EXERCISE INSTRUCTIONS: Leave every picture out, then reproduce the rest of the listing exactly.

DATA BLOCK:
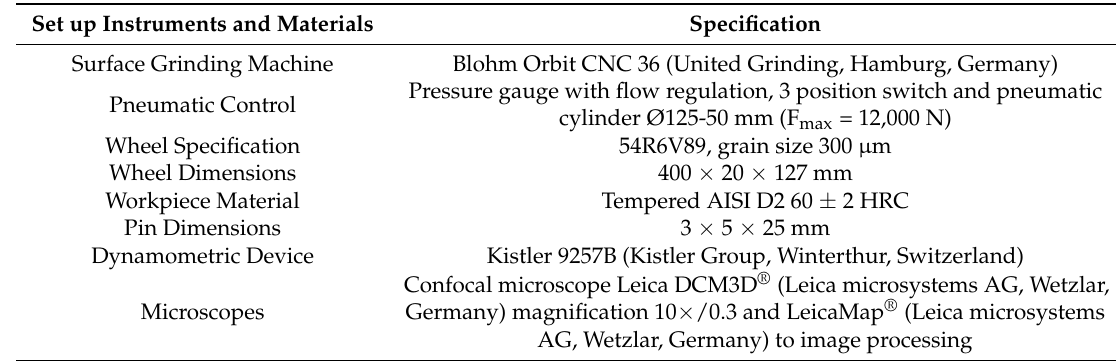
Table 1. Set up of pin-on-disk tests and surface analysis.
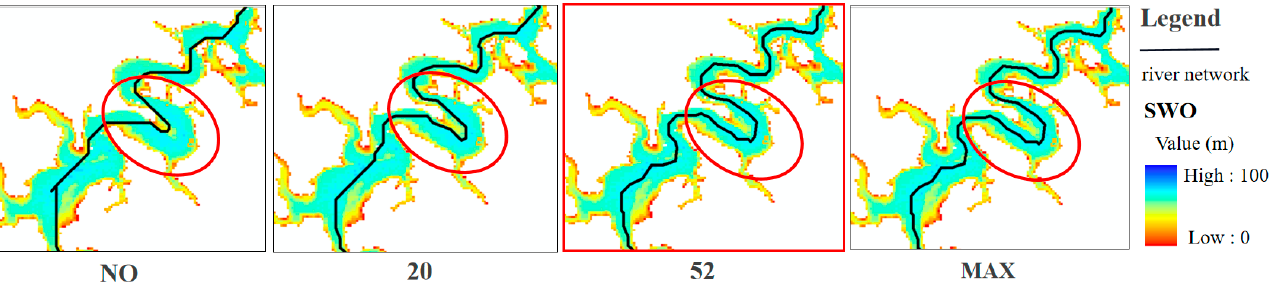
Figure 11. Comparison between the different sharp drop/raise grids of AGRSDEM (significant changes are marked in red).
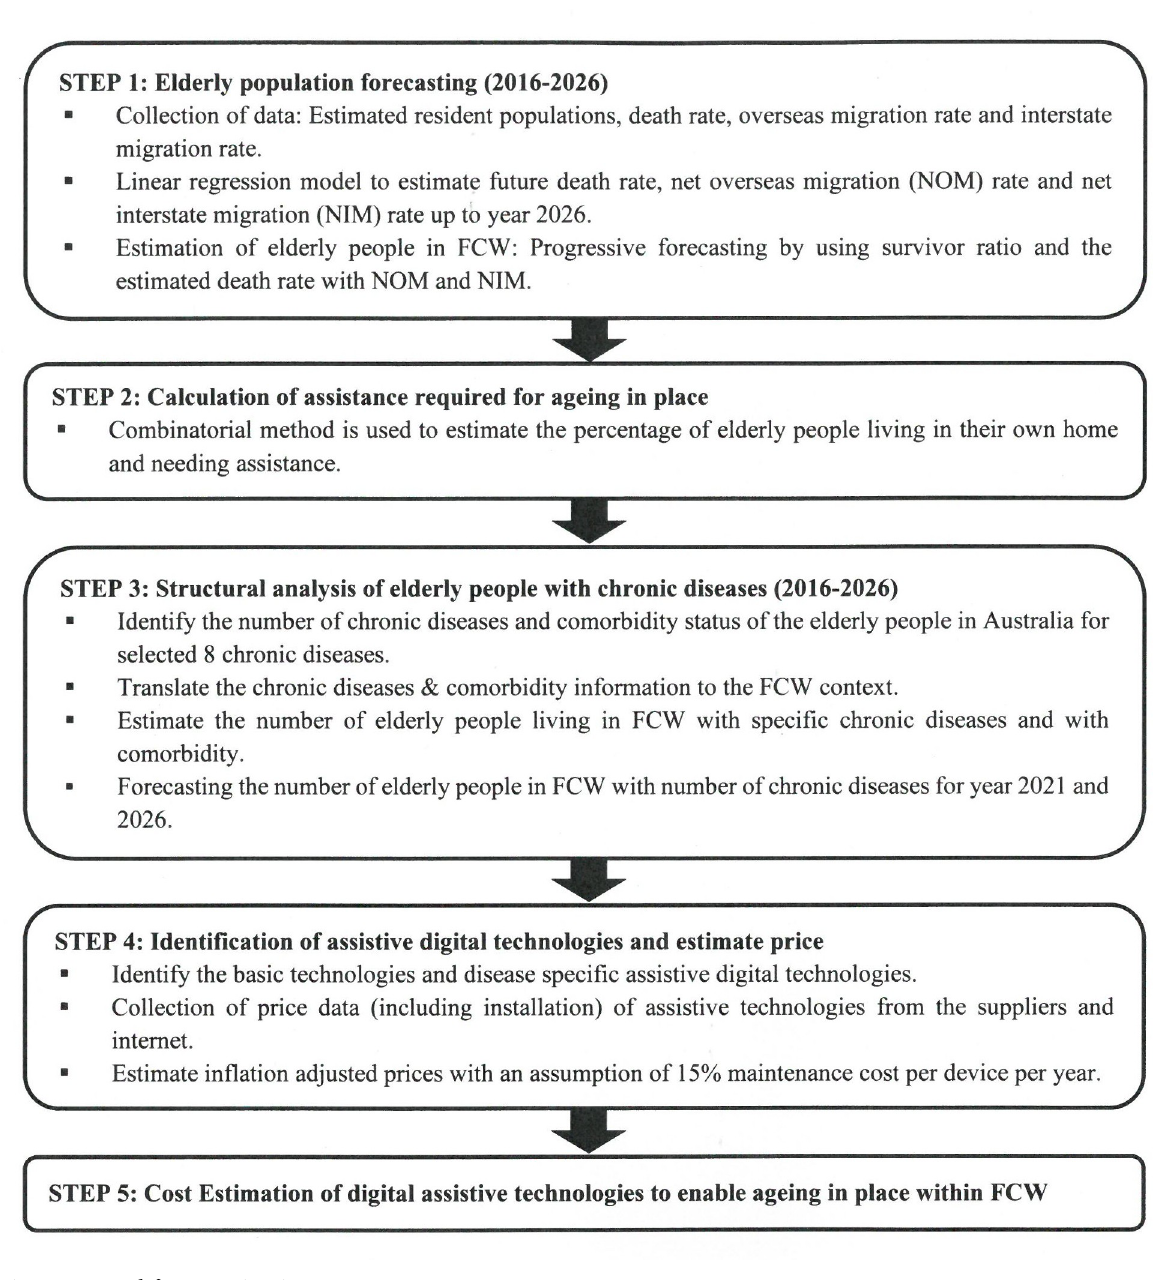
Fig 2. Framework for cost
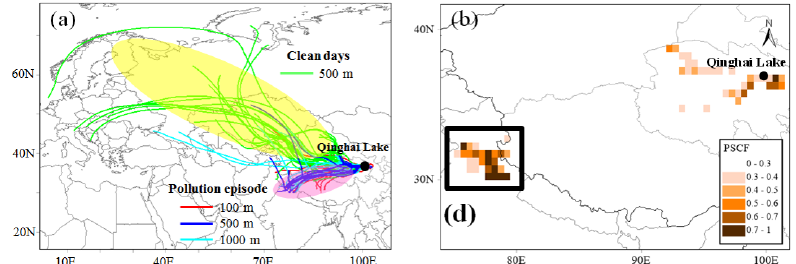
Figure 4. (a) Five-day backward air mass trajectories reaching Qinghai Lake at 100, 500, and 1000m above ground every 6h and (b) likely source areas of rBC identified using potential source contribution function (PSCF) plots during the entire campaign.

ANSWER BOX:
Table 1. Set up of pin-on-disk tests and surface analysis.
Figure 11. Comparison between the different sharp drop/raise grids of AGRSDEM (significant changes are marked in red).
Fig 2. Framework for cost
Figure 4. (a) Five-day backward air mass trajectories reaching Qinghai Lake at 100, 500, and 1000m above ground every 6h and (b) likely source areas of rBC identified using potential source contribution function (PSCF) plots during the entire campaign.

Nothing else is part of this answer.